Editor:
I read the review of The All-American Rejects by Marshal Hogan (“All-American refuse belongs in landfill” Jan. 18), and was thoroughly appalled at how far off in right field his review was.
I don’t know Hogan well enough to know if he actually listens to the music or just hits the scan button on his CD player. If he had taken the time to listen to the album, he would have found that the first 10 seconds of the album have a catchy guitar riff that ensnares the listener to keep listening.
I consider myself to be an avid music lover who knows music like the back of my hand. I don’t know if you, Hogan, have ever heard of a little band called Weezer.
Weezer uses a “recipe” when it creates its songs, and they turn out to be fantastic. A vast majority of Weezer’s songs deal with love, being in love, women, girls-just as Hogan states about AAR, “The album is full of formulaic predictability-dual vocal choruses about breakups, makeups or just plain being in love.”?
Just about any Weezer song fits his criteria for what he calls a “pile of wreckage.”

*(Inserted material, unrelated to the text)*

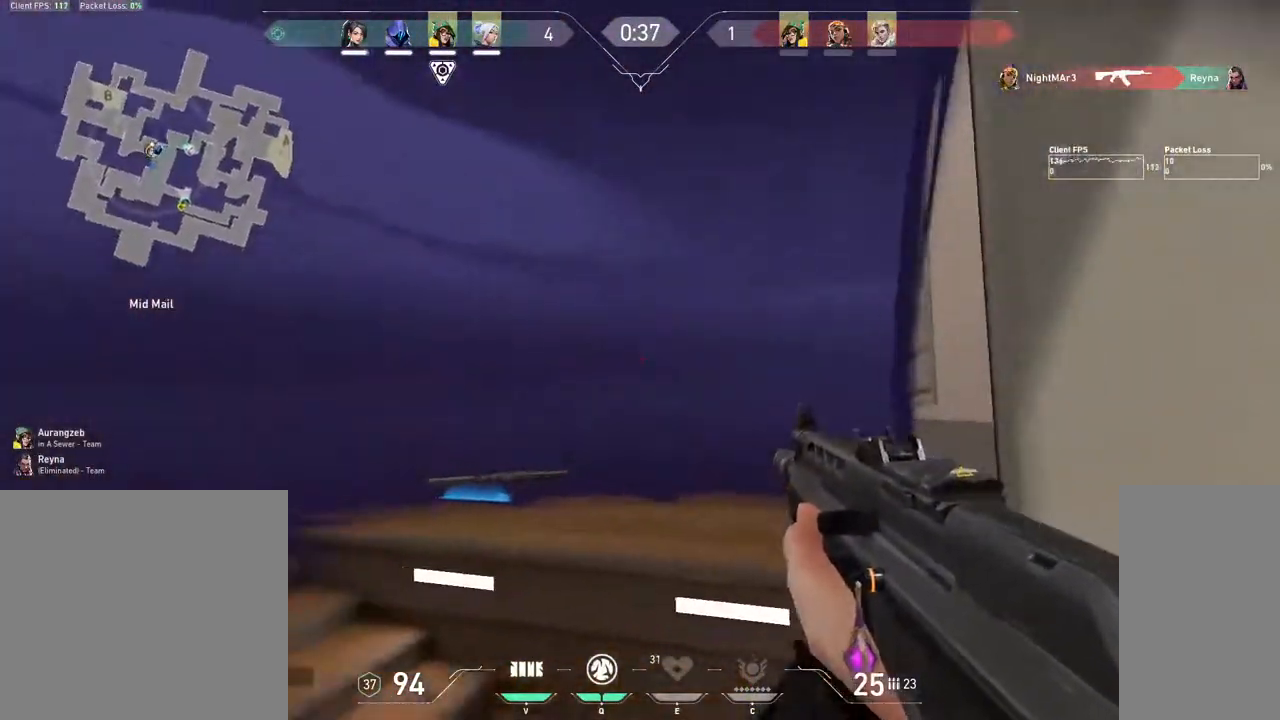
{"keys": ["space", "w"], "mouse": [], "events": [[67, "w", "down"], [117, "a", "up"], [450, "space", "down"]]}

Here is a tip for Hogan: sit in your car, turn on the title track, “Move Along,” (that is track No. 3, if you actually bothered to look at the album cover) and turn it up as loud as your deaf ears can stand, and play it over and over till you can hear just how good the drums and bass are.
How popular was Weezer’s second album Pinkerton when it first came out? Not very. But every Weezer fan I know thinks that Pinkerton is its best album. It is also their second album, just like Move?Along is AAR’s second album-so pull your head out of your butt so you can hear just how good of an album it is.